### [Input records]
+ + +

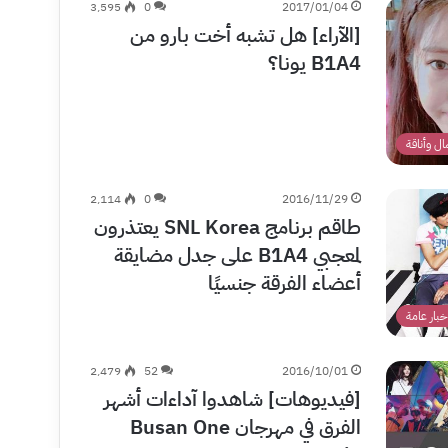
3٬595
0
2017/01/04
[الآراء] هل تشبه أخت بارو من
B1A4 يونا؟
ل وأناقة
2٬114
0
2016/11/29
طاقم برنامج SNL Korea يعتذرون
لمعجبي B1A4 على جدل مضايقة
أعضاء الفرقة جنسيًا
خبار عامة
2٬479
52
2016/10/01
[فيديوهات] شاهدوا آداءات أشهر
الفرق في مهرجان Busan One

+ + +

### [About this exercise]
Output the full material exactly as given, without its pictures.

### [Exercise output]
3٬595
0
2017/01/04
[الآراء] هل تشبه أخت بارو من
B1A4 يونا؟
ل وأناقة
2٬114
0
2016/11/29
طاقم برنامج SNL Korea يعتذرون
لمعجبي B1A4 على جدل مضايقة
أعضاء الفرقة جنسيًا
خبار عامة
2٬479
52
2016/10/01
[فيديوهات] شاهدوا آداءات أشهر
الفرق في مهرجان Busan One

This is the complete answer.